#### Your objective:
Pick out each line below that contains the string "Poveste", and copy those lines.

Records taken from a dataset
--- --- ---
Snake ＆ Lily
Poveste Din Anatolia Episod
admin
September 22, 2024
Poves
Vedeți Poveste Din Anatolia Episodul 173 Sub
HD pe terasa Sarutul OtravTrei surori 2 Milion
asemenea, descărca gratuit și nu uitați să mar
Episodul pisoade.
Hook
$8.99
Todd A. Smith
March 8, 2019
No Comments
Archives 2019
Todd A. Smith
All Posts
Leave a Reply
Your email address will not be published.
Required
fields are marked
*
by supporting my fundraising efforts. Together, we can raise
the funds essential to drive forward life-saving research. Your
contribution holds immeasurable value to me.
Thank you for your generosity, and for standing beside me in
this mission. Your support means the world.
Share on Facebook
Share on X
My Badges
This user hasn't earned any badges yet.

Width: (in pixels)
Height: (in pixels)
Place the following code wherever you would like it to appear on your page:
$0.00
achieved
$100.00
--- --- ---
#### Exercise answer:
Poveste Din Anatolia Episod
Vedeți Poveste Din Anatolia Episodul 173 Sub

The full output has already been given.